Monday, 22 April 2013

The Abominable Snowman (1957)

I'm not sure quite what it is, but there's just something here that stops me from loving this movie as much as I think I should. I admire it, it's an intelligent and atmospheric piece, but I also think that it somehow should have created a much better framework around the ideas at its heart.

Written by Nigel Kneale, and directed by Val Guest, the movie can be described quite simply as "a quest in search of the Yeti" but that sells the thing short. What the film is really about is the quest for knowledge (best symbolised by the tenacity and good intentions of the character Dr. Rollason, played by the great Peter Cushing) working side by side with the quest for personal gain and profit (shown by Tom Friend, the character played by Forrest Tucker). Obviously, these two viewpoints are opposing ones, but the path through treacherous terrain is made slightly easier by teamwork.

The Abominable Snowman works very well in a number of areas - the cast are all generally excellent (as is par for the course when it comes to Peter Cushing), the atmosphere builds nicely in the last half hour or so, and the material is treated with intelligence and a serious tone. Sadly, there are other areas in which the film doesn't do half as well - a running strand of mysticism just doesn't feel right, and none of the scenes at a lamasery do anything much for the pacing and characterisations, except basic exposition.

Aside from the performances of Cushing and Tucker in the two main roles, Maureen Connell is also excellent as Helen, the plucky but concerned wife of Dr. Rollason, Richard Wattis is enjoyable as Peter Fox and Robert Brown has some fun as the thrill-loving Ed Shelley.

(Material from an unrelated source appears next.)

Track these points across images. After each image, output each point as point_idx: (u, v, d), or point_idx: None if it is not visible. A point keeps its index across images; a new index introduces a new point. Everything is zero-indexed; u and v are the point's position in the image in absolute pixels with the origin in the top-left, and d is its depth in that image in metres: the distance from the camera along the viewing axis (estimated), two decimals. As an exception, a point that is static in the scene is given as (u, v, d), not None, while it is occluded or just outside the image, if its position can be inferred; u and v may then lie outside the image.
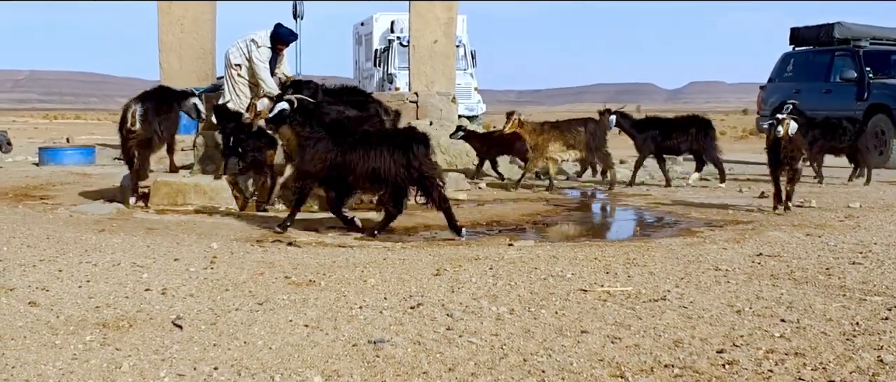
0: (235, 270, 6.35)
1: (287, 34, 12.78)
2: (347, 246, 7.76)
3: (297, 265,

There's certainly enough here for fans of subtle, smart horror to enjoy, but I didn't rate this quite as highly as some other people, despite some fine, atmospheric moments that show the effect the weather and general conditions have on members of the expedition. Give it a viewing and make up your own mind, especially if you're a Peter Cushing fan like myself, because there are plenty of Hammer fans who rate this one quite a bit higher than I do.